The number of jobless claims, although continuing to be near historic lows, did increase slightly in the past couple of weeks. In the week ending June 20, initial claims inched 3,000 higher to 271,000. The 4-week average, however, displayed a decrease of 3,250 to a 273,750 level, trending slightly lower than a month ago.
The final reading of first quarter growth was negative 0.2%, about as expected. Several upward revisions made growth look better, but GDP still declined for the first time since Q1 2014.
Consumers seem to be displaying more confidence in the economy lately.

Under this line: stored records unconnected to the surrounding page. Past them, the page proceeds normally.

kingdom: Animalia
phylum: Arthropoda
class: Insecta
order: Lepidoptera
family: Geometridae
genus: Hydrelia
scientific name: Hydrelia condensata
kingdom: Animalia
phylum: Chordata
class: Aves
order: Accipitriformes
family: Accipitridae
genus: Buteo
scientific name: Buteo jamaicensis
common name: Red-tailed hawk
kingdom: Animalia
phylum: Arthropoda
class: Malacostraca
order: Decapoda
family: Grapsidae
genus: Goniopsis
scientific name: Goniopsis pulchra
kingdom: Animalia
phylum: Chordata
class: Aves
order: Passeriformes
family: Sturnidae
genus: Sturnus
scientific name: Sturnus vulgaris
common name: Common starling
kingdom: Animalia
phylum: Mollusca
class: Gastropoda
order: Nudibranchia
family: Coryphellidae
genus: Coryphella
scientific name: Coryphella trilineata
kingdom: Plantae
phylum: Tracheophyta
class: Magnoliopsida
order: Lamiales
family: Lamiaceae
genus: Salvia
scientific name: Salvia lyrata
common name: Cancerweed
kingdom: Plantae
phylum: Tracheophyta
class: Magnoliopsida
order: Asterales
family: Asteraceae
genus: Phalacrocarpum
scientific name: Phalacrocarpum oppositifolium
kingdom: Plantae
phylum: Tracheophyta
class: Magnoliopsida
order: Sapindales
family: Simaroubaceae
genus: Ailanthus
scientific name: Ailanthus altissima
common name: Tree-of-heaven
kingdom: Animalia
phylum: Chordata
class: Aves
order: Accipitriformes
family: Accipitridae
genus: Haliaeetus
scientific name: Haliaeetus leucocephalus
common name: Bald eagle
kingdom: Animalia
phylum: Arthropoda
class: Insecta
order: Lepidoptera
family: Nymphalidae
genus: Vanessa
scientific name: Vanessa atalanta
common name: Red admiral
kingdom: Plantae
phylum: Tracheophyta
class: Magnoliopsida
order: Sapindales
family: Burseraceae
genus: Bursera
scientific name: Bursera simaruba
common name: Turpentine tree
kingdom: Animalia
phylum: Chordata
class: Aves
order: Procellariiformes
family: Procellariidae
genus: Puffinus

The Bloomberg Consumer Comfort Index rose 1.7 points to 42.6 in the week of June 21, which is supported by the 0.5% rise in personal income in May, and the 0.9% surge in personal outlays. Consumer sentiment came in at 96.1 for the month a June, a 5-month high. The expectations component has an index of 97.8, displaying a 13.6 surge from May, the largest monthly gain since March 1991. The current conditions component shows a strong gain to 108.9, up from 100.8 at the end of May.
Mortgage applications inched higher in the week of June 19, with an increase of 1% for purchase applications and 2% for refinancing applications. Year-on-year, purchase applications displayed a very strong increase of 18%.
More recently, many loan programs saw little-to-no change. Over the past week, Manufactured (Conventional), 30-Year Fixed VA, and 30-Year Fixed USDA all displayed price improvements, the largest being a nearly 1/8 point improvement in the VA loan program. The 30-year fixed rate displayed an increase of 10.9 basis points, and remains above 4.00%. All other loan programs remained unchanged.
Sean Becketti, chief economist for Freddie Mac, released a statement regarding current rates: “Mortgage rates were little changed this week… Economic releases confirmed increasing strength in housing. Existing home sales increased 5.1 percent in May to an annual pace of 5.35 million units and new home sales increased 2.2 percent to an annual pace of 546,000 units. Buyers appear anxious to purchase homes before the expected increase in interest rates later this year. Given the tight inventory of homes for sale, a 5.1-month supply at the current sales pace, home prices are being bid up.”